I wasn't sure about what section to post this in, square peg is the one I chose out of 5 so if this is wrong please feel free to move it to the correct section.

Help and advice will be very much appreciated.
Kindest Regards


Flywheels must be very precisely engineered to store energy for a useful length of time, and that increases the cost.

Thermo electric doesn't need the house to be heated, you could install it in the vents or chimneys of the cookers, whether they are gas or solid fuel.

There are other processes as well - roof-top wind turbines, small hydroelectric plants, biogas generators etc etc.

It would be easier to make useful suggestion if we knew more about the context (climate, local geography, size and number of buildings etc).

With traditional systems I realise it will be expensive but I was talking about this http://www.kickstarter.com/projects/1340066560/velkess-energy-storage. We have 10 times less power generation and storage requirement that the prototype that he's already built.

One of the prototype systems was a solar and wind combo but was ruled out because the people didn't like the appearance (the height) and they were also a little afraid of lightning.

If the thermoelectric module generates electricity from the heat of a cooker wouldn't they only be able to generate electricity while cooking (average cooking time here is less than 2 hours) or they will have to run the cooker when they are not cooking which will be a waste of money. This method also relies on batteries.

I live in Sri-Lanka where it is pretty hot and the people we help are spread across many different areas with varying terrain and housing densities. Whatever the idea it should be able to be implemented in each individual house.

Like I said I feel that some method which uses a liquid fuel would be best, everyone can get access to it and store it for a long time. We have the usual petrol, diesel, lpg and I believe that we can also get our hands on 99% ethanol and methanol.

Thermoelectrics can charge batteries (have you really had trouble with battery degradation, or are you just expecting it?).

If you are set on using hydrocarbon fuels, then the simplest option is to use the tried and tested internal combustion engine to run a generator.

If you want to use the Velkess system, then I suggest contacting them directly, but even their "simplified" system is going to require maintainance that the typical household cannot do themselves.

As far as I am aware, if you want to run single-household systems, batteries are the way to go. If you want to use more complex/expensive systems, then you are going to have to look at scale to make things more affordable per home - small communities being supplied by larger, single installations (and, I think, still relying on batteries for storage).

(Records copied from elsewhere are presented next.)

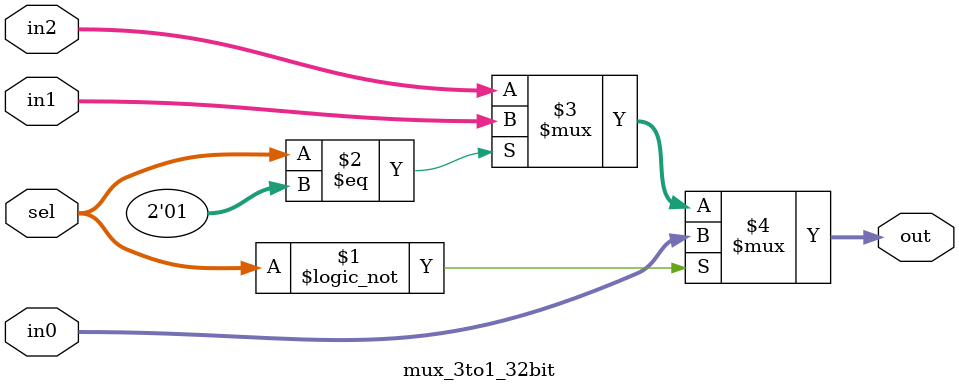
<source format=v>
module mux_3to1_32bit (out, in0, in1, in2, sel);
input [31:0] in0;
input [31:0] in1;
input [31:0] in2;
input [1:0] sel;
output [31:0] out;

assign out = (sel == 2'b00) ? in0 : (sel == 2'b01) ? in1 : in2;

endmodule

</source>
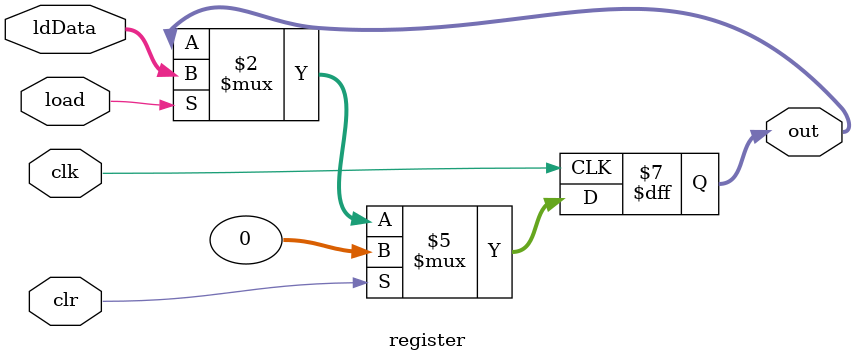
<source format=v>
module register #(
    parameter N = 32
)(
    input load, clr, clk,
    input [N-1:0] ldData,
    output reg [N-1:0] out
);
    always @(posedge clk) begin
		if (clr) out <= {N{1'b0}};
        else if (load) out <= ldData;
    end
endmodule

</source>
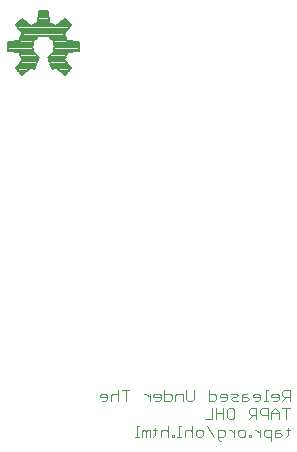
<source format=gbo>
G75*
%MOIN*%
%OFA0B0*%
%FSLAX24Y24*%
%IPPOS*%
%LPD*%
%AMOC8*
5,1,8,0,0,1.08239X$1,22.5*
%
%ADD10C,0.0079*%
%ADD11C,0.0030*%
D10*
X008084Y012605D02*
X008381Y012847D01*
X008440Y012814D01*
X008501Y012786D01*
X008670Y013195D01*
X008606Y013229D01*
X008550Y013275D01*
X008505Y013331D01*
X008470Y013395D01*
X008449Y013464D01*
X008442Y013536D01*
X008449Y013608D01*
X008470Y013677D01*
X008505Y013741D01*
X008550Y013797D01*
X008606Y013843D01*
X008670Y013877D01*
X008739Y013898D01*
X008811Y013905D01*
X008883Y013898D01*
X008953Y013877D01*
X009016Y013843D01*
X009072Y013797D01*
X009118Y013741D01*
X009152Y013677D01*
X009173Y013608D01*
X009181Y013536D01*
X009173Y013464D01*
X009152Y013395D01*
X009118Y013331D01*
X009072Y013275D01*
X009016Y013229D01*
X008953Y013195D01*
X009122Y012786D01*
X009183Y012814D01*
X009242Y012847D01*
X009539Y012605D01*
X009742Y012809D01*
X009500Y013106D01*
X009543Y013184D01*
X009578Y013267D01*
X009603Y013353D01*
X009984Y013392D01*
X009984Y013680D01*
X009603Y013718D01*
X009578Y013805D01*
X009543Y013888D01*
X009500Y013966D01*
X009742Y014263D01*
X009539Y014467D01*
X009242Y014224D01*
X009163Y014268D01*
X009080Y014302D01*
X008994Y014327D01*
X008955Y014708D01*
X008667Y014708D01*
X008629Y014327D01*
X008543Y014302D01*
X008460Y014268D01*
X008381Y014224D01*
X008084Y014467D01*
X007881Y014263D01*
X008123Y013966D01*
X008080Y013888D01*
X008045Y013805D01*
X008020Y013718D01*
X007639Y013680D01*
X007639Y013392D01*
X008020Y013353D01*
X008045Y013267D01*
X008080Y013184D01*
X008123Y013106D01*
X007881Y012809D01*
X008084Y012605D01*
X008026Y012663D02*
X008155Y012663D01*
X008250Y012740D02*
X007949Y012740D01*
X007888Y012817D02*
X008345Y012817D01*
X008433Y012817D02*
X008514Y012817D01*
X008546Y012895D02*
X007951Y012895D01*
X008014Y012972D02*
X008578Y012972D01*
X008610Y013049D02*
X008077Y013049D01*
X008111Y013126D02*
X008642Y013126D01*
X008654Y013204D02*
X008071Y013204D01*
X008041Y013281D02*
X008545Y013281D01*
X008490Y013358D02*
X007972Y013358D01*
X007639Y013435D02*
X008458Y013435D01*
X008445Y013513D02*
X007639Y013513D01*
X007639Y013590D02*
X008448Y013590D01*
X008467Y013667D02*
X007639Y013667D01*
X008028Y013744D02*
X008507Y013744D01*
X008581Y013822D02*
X008052Y013822D01*
X008086Y013899D02*
X008749Y013899D01*
X008874Y013899D02*
X009537Y013899D01*
X009508Y013976D02*
X008115Y013976D01*
X008052Y014053D02*
X009571Y014053D01*
X009634Y014131D02*
X007989Y014131D01*
X007926Y014208D02*
X009697Y014208D01*
X009720Y014285D02*
X009316Y014285D01*
X009411Y014362D02*
X009643Y014362D01*
X009566Y014439D02*
X009505Y014439D01*
X009121Y014285D02*
X008501Y014285D01*
X008632Y014362D02*
X008991Y014362D01*
X008983Y014439D02*
X008640Y014439D01*
X008648Y014517D02*
X008975Y014517D01*
X008967Y014594D02*
X008656Y014594D01*
X008664Y014671D02*
X008959Y014671D01*
X008307Y014285D02*
X007903Y014285D01*
X007980Y014362D02*
X008212Y014362D01*
X008117Y014439D02*
X008057Y014439D01*
X009042Y013822D02*
X009571Y013822D01*
X009595Y013744D02*
X009115Y013744D01*
X009155Y013667D02*
X009984Y013667D01*
X009984Y013590D02*
X009175Y013590D01*
X009178Y013513D02*
X009984Y013513D01*
X009984Y013435D02*
X009165Y013435D01*
X009133Y013358D02*
X009651Y013358D01*
X009582Y013281D02*
X009077Y013281D01*
X008969Y013204D02*
X009551Y013204D01*
X009512Y013126D02*
X008981Y013126D01*
X009013Y013049D02*
X009546Y013049D01*
X009609Y012972D02*
X009045Y012972D01*
X009077Y012895D02*
X009672Y012895D01*
X009735Y012817D02*
X009278Y012817D01*
X009189Y012817D02*
X009109Y012817D01*
X009373Y012740D02*
X009674Y012740D01*
X009596Y012663D02*
X009468Y012663D01*
D11*
X010693Y001845D02*
X010940Y001845D01*
X010940Y001783D02*
X010940Y001907D01*
X010879Y001969D01*
X010755Y001969D01*
X010693Y001907D01*
X010693Y001845D01*
X010755Y001722D02*
X010879Y001722D01*
X010940Y001783D01*
X011062Y001722D02*
X011062Y001907D01*
X011123Y001969D01*
X011247Y001969D01*
X011309Y001907D01*
X011309Y002092D02*
X011309Y001722D01*
X011554Y001722D02*
X011554Y002092D01*
X011677Y002092D02*
X011430Y002092D01*
X012167Y001969D02*
X012229Y001969D01*
X012352Y001845D01*
X012474Y001845D02*
X012721Y001845D01*
X012721Y001783D02*
X012721Y001907D01*
X012659Y001969D01*
X012535Y001969D01*
X012474Y001907D01*
X012474Y001845D01*
X012535Y001722D02*
X012659Y001722D01*
X012721Y001783D01*
X012842Y001722D02*
X013027Y001722D01*
X013089Y001783D01*
X013089Y001907D01*
X013027Y001969D01*
X012842Y001969D01*
X012842Y002092D02*
X012842Y001722D01*
X013210Y001722D02*
X013210Y001907D01*
X013272Y001969D01*
X013457Y001969D01*
X013457Y001722D01*
X013579Y001783D02*
X013579Y002092D01*
X013825Y002092D02*
X013825Y001783D01*
X013764Y001722D01*
X013640Y001722D01*
X013579Y001783D01*
X014315Y001722D02*
X014500Y001722D01*
X014562Y001783D01*
X014562Y001907D01*
X014500Y001969D01*
X014315Y001969D01*
X014315Y002092D02*
X014315Y001722D01*
X014439Y001492D02*
X014439Y001122D01*
X014192Y001122D01*
X014254Y000892D02*
X014501Y000522D01*
X014622Y000522D02*
X014807Y000522D01*
X014869Y000583D01*
X014869Y000707D01*
X014807Y000769D01*
X014622Y000769D01*
X014622Y000460D01*
X014684Y000398D01*
X014746Y000398D01*
X015176Y000522D02*
X015176Y000769D01*
X015053Y000769D02*
X014991Y000769D01*
X015053Y000769D02*
X015176Y000645D01*
X015297Y000583D02*
X015297Y000707D01*
X015359Y000769D01*
X015483Y000769D01*
X015544Y000707D01*
X015544Y000583D01*
X015483Y000522D01*
X015359Y000522D01*
X015297Y000583D01*
X015667Y000583D02*
X015667Y000522D01*
X015728Y000522D01*
X015728Y000583D01*
X015667Y000583D01*
X015850Y000769D02*
X015912Y000769D01*
X016035Y000645D01*
X016035Y000522D02*
X016035Y000769D01*
X016157Y000707D02*
X016157Y000583D01*
X016219Y000522D01*
X016404Y000522D01*
X016525Y000522D02*
X016710Y000522D01*
X016772Y000583D01*
X016710Y000645D01*
X016525Y000645D01*
X016525Y000707D02*
X016525Y000522D01*
X016404Y000398D02*
X016404Y000769D01*
X016219Y000769D01*
X016157Y000707D01*
X016525Y000707D02*
X016587Y000769D01*
X016710Y000769D01*
X016894Y000769D02*
X017018Y000769D01*
X016956Y000830D02*
X016956Y000583D01*
X016894Y000522D01*
X016894Y001122D02*
X016894Y001492D01*
X016771Y001492D02*
X017018Y001492D01*
X017018Y001722D02*
X017018Y002092D01*
X016832Y002092D01*
X016771Y002030D01*
X016771Y001907D01*
X016832Y001845D01*
X017018Y001845D01*
X016894Y001845D02*
X016771Y001722D01*
X016649Y001783D02*
X016587Y001722D01*
X016464Y001722D01*
X016402Y001845D02*
X016649Y001845D01*
X016649Y001783D02*
X016649Y001907D01*
X016587Y001969D01*
X016464Y001969D01*
X016402Y001907D01*
X016402Y001845D01*
X016281Y001722D02*
X016157Y001722D01*
X016219Y001722D02*
X016219Y002092D01*
X016281Y002092D01*
X016035Y001907D02*
X015974Y001969D01*
X015850Y001969D01*
X015788Y001907D01*
X015788Y001845D01*
X016035Y001845D01*
X016035Y001783D02*
X016035Y001907D01*
X016035Y001783D02*
X015974Y001722D01*
X015850Y001722D01*
X015667Y001783D02*
X015605Y001722D01*
X015420Y001722D01*
X015420Y001907D01*
X015482Y001969D01*
X015605Y001969D01*
X015605Y001845D02*
X015420Y001845D01*
X015299Y001907D02*
X015237Y001969D01*
X015052Y001969D01*
X014930Y001907D02*
X014869Y001969D01*
X014745Y001969D01*
X014684Y001907D01*
X014684Y001845D01*
X014930Y001845D01*
X014930Y001783D02*
X014930Y001907D01*
X014930Y001783D02*
X014869Y001722D01*
X014745Y001722D01*
X014808Y001492D02*
X014808Y001122D01*
X014929Y001183D02*
X014929Y001430D01*
X014991Y001492D01*
X015114Y001492D01*
X015176Y001430D01*
X015176Y001183D01*
X015114Y001122D01*
X014991Y001122D01*
X014929Y001183D01*
X014808Y001307D02*
X014561Y001307D01*
X014561Y001492D02*
X014561Y001122D01*
X014132Y000707D02*
X014132Y000583D01*
X014071Y000522D01*
X013947Y000522D01*
X013886Y000583D01*
X013886Y000707D01*
X013947Y000769D01*
X014071Y000769D01*
X014132Y000707D01*
X013764Y000707D02*
X013702Y000769D01*
X013579Y000769D01*
X013517Y000707D01*
X013517Y000522D01*
X013396Y000522D02*
X013272Y000522D01*
X013334Y000522D02*
X013334Y000892D01*
X013396Y000892D01*
X013764Y000892D02*
X013764Y000522D01*
X013150Y000522D02*
X013088Y000522D01*
X013088Y000583D01*
X013150Y000583D01*
X013150Y000522D01*
X012966Y000522D02*
X012966Y000892D01*
X012904Y000769D02*
X012781Y000769D01*
X012719Y000707D01*
X012719Y000522D01*
X012536Y000583D02*
X012474Y000522D01*
X012536Y000583D02*
X012536Y000830D01*
X012598Y000769D02*
X012474Y000769D01*
X012352Y000769D02*
X012352Y000522D01*
X012229Y000522D02*
X012229Y000707D01*
X012167Y000769D01*
X012105Y000707D01*
X012105Y000522D01*
X011984Y000522D02*
X011860Y000522D01*
X011922Y000522D02*
X011922Y000892D01*
X011984Y000892D01*
X012229Y000707D02*
X012290Y000769D01*
X012352Y000769D01*
X012904Y000769D02*
X012966Y000707D01*
X012352Y001722D02*
X012352Y001969D01*
X015052Y001783D02*
X015114Y001722D01*
X015299Y001722D01*
X015237Y001845D02*
X015114Y001845D01*
X015052Y001783D01*
X015237Y001845D02*
X015299Y001907D01*
X015605Y001845D02*
X015667Y001783D01*
X015727Y001492D02*
X015666Y001430D01*
X015666Y001307D01*
X015727Y001245D01*
X015913Y001245D01*
X015913Y001122D02*
X015913Y001492D01*
X015727Y001492D01*
X015789Y001245D02*
X015666Y001122D01*
X016034Y001307D02*
X016034Y001430D01*
X016096Y001492D01*
X016281Y001492D01*
X016281Y001122D01*
X016402Y001122D02*
X016402Y001369D01*
X016526Y001492D01*
X016649Y001369D01*
X016649Y001122D01*
X016649Y001307D02*
X016402Y001307D01*
X016281Y001245D02*
X016096Y001245D01*
X016034Y001307D01*
M02*

</source>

We started noticing the battery problems near the beginning of this year. The current plan is to replace the batteries once the degradation has reached a certain point but I personally don't think that this is the way to go.

After actually doing proper research into flywheels I agree that they're are not such a good idea. I was also thinking of compressed air storage but the overall efficiency seems quite low.

I was also thinking about a take on our current strategy where we have people charge the batteries using the grid for a fee. What if we used deep cycle batteries and upped the capacity to around 500Wh and offer a delivery service? This would mean that you could use the PV panel to keep the battery topped up and if the charge level ever gets too low a replacement battery is delivered to your door and the old one taken away to charge.

That sounds like a good idea, if it fits your finances.